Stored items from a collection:

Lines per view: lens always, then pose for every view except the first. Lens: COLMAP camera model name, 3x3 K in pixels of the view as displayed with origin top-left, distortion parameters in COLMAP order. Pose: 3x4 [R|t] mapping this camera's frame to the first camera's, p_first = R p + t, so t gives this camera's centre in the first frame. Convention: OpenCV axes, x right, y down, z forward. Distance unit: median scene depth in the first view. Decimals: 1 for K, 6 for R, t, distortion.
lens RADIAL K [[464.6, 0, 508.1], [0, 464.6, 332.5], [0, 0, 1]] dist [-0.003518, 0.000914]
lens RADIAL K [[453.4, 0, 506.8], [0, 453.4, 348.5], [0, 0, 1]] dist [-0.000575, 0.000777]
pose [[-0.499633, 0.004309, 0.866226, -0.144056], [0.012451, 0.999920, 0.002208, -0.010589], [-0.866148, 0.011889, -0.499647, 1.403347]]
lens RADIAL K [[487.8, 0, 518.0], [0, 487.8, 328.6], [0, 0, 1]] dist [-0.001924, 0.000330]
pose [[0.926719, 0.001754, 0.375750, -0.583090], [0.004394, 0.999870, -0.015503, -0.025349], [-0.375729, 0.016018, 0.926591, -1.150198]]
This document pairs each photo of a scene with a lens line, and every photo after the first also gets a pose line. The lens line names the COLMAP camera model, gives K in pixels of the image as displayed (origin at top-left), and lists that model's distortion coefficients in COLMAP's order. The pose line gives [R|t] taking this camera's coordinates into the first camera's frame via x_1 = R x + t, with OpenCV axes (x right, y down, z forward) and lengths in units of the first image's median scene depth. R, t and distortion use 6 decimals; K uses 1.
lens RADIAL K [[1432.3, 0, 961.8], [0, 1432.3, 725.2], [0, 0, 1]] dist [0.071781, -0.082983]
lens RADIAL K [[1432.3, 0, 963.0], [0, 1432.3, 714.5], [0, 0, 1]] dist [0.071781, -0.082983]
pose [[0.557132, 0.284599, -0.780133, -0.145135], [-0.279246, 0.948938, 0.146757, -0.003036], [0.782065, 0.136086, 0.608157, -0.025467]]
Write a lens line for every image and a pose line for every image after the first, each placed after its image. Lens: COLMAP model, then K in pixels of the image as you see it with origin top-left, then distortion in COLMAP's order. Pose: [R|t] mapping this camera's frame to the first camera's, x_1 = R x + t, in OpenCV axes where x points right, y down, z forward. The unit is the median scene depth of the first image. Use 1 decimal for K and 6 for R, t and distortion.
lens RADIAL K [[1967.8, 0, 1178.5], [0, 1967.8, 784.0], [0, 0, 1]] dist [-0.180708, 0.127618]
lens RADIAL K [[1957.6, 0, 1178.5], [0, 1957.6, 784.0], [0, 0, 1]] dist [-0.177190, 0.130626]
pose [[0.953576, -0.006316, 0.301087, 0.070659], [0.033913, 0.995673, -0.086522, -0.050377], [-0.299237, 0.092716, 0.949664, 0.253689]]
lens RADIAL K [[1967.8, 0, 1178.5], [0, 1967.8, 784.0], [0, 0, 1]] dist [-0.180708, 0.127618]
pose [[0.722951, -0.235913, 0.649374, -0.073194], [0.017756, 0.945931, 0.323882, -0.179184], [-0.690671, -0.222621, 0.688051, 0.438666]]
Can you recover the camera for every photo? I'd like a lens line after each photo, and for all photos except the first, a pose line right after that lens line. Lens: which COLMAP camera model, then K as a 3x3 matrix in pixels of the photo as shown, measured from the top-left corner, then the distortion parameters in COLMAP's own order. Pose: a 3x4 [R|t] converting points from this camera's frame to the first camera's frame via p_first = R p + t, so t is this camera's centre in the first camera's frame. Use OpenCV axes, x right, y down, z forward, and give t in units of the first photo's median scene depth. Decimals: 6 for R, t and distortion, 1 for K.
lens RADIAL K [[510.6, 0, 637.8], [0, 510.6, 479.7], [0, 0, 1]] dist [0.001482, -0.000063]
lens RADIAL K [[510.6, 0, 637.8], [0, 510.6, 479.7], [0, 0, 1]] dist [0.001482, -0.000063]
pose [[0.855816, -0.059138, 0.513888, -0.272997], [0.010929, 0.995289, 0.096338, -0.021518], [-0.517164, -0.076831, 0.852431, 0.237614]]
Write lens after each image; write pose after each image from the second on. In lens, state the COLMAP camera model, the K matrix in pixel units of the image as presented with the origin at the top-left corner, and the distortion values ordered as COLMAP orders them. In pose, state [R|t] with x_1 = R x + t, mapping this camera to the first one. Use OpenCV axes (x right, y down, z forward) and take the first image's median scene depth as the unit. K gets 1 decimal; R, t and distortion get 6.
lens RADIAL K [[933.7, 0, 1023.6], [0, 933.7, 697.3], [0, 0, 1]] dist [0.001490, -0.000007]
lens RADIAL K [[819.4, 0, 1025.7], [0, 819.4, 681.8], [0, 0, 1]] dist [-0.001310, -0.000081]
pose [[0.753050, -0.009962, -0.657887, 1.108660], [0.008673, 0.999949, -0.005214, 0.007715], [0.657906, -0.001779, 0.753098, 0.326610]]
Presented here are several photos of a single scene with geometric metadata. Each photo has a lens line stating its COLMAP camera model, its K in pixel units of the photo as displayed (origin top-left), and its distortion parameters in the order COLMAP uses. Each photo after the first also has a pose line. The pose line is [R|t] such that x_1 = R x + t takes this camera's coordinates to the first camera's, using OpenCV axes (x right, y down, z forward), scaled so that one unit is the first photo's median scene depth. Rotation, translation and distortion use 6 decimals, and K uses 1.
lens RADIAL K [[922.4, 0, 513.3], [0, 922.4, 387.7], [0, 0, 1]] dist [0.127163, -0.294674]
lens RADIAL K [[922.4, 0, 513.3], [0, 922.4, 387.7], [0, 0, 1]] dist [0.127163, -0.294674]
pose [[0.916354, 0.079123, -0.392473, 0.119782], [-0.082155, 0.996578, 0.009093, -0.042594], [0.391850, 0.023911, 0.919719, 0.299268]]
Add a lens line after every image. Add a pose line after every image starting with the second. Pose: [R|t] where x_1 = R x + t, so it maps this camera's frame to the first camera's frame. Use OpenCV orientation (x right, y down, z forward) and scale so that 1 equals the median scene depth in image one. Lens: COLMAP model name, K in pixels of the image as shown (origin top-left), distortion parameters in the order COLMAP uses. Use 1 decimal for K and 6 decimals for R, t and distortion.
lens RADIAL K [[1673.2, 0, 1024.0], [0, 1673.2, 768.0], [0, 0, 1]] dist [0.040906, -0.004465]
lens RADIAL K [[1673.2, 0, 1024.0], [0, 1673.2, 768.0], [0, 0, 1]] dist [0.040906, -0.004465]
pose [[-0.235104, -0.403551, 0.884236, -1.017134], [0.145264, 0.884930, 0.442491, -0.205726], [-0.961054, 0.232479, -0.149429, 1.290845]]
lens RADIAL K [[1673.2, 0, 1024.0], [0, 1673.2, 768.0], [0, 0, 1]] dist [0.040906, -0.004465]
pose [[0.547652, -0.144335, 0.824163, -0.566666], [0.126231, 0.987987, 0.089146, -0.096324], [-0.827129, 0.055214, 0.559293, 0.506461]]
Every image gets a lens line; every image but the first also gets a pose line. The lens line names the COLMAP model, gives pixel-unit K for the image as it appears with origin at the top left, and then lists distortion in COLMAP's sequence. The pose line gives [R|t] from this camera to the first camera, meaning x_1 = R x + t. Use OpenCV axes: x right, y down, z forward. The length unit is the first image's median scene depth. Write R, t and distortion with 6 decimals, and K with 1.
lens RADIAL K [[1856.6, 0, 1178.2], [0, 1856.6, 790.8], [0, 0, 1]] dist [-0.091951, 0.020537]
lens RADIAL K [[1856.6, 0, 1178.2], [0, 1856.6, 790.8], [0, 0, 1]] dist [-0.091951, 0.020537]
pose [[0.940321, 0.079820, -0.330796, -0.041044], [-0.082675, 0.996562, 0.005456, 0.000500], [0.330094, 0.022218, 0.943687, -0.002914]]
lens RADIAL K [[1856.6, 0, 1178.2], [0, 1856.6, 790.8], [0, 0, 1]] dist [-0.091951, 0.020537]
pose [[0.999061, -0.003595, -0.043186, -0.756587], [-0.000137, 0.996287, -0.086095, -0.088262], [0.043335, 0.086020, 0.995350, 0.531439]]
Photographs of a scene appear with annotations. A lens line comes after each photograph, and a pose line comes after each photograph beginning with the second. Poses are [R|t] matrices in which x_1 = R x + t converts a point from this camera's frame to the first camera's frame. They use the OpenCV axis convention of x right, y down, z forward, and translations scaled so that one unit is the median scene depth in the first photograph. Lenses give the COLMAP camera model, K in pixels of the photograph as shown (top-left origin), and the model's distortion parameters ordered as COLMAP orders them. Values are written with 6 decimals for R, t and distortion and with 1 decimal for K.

▸ **Prompt**
Repeat only the stretch of lines that opens with the line containing "Every image gets" and closes with the final line of the entries, both included, exactly as written.

▸ **Exercise solution**
Every image gets a lens line; every image but the first also gets a pose line. The lens line names the COLMAP model, gives pixel-unit K for the image as it appears with origin at the top left, and then lists distortion in COLMAP's sequence. The pose line gives [R|t] from this camera to the first camera, meaning x_1 = R x + t. Use OpenCV axes: x right, y down, z forward. The length unit is the first image's median scene depth. Write R, t and distortion with 6 decimals, and K with 1.
lens RADIAL K [[1856.6, 0, 1178.2], [0, 1856.6, 790.8], [0, 0, 1]] dist [-0.091951, 0.020537]
lens RADIAL K [[1856.6, 0, 1178.2], [0, 1856.6, 790.8], [0, 0, 1]] dist [-0.091951, 0.020537]
pose [[0.940321, 0.079820, -0.330796, -0.041044], [-0.082675, 0.996562, 0.005456, 0.000500], [0.330094, 0.022218, 0.943687, -0.002914]]
lens RADIAL K [[1856.6, 0, 1178.2], [0, 1856.6, 790.8], [0, 0, 1]] dist [-0.091951, 0.020537]
pose [[0.999061, -0.003595, -0.043186, -0.756587], [-0.000137, 0.996287, -0.086095, -0.088262], [0.043335, 0.086020, 0.995350, 0.531439]]
Photographs of a scene appear with annotations. A lens line comes after each photograph, and a pose line comes after each photograph beginning with the second. Poses are [R|t] matrices in which x_1 = R x + t converts a point from this camera's frame to the first camera's frame. They use the OpenCV axis convention of x right, y down, z forward, and translations scaled so that one unit is the median scene depth in the first photograph. Lenses give the COLMAP camera model, K in pixels of the photograph as shown (top-left origin), and the model's distortion parameters ordered as COLMAP orders them. Values are written with 6 decimals for R, t and distortion and with 1 decimal for K.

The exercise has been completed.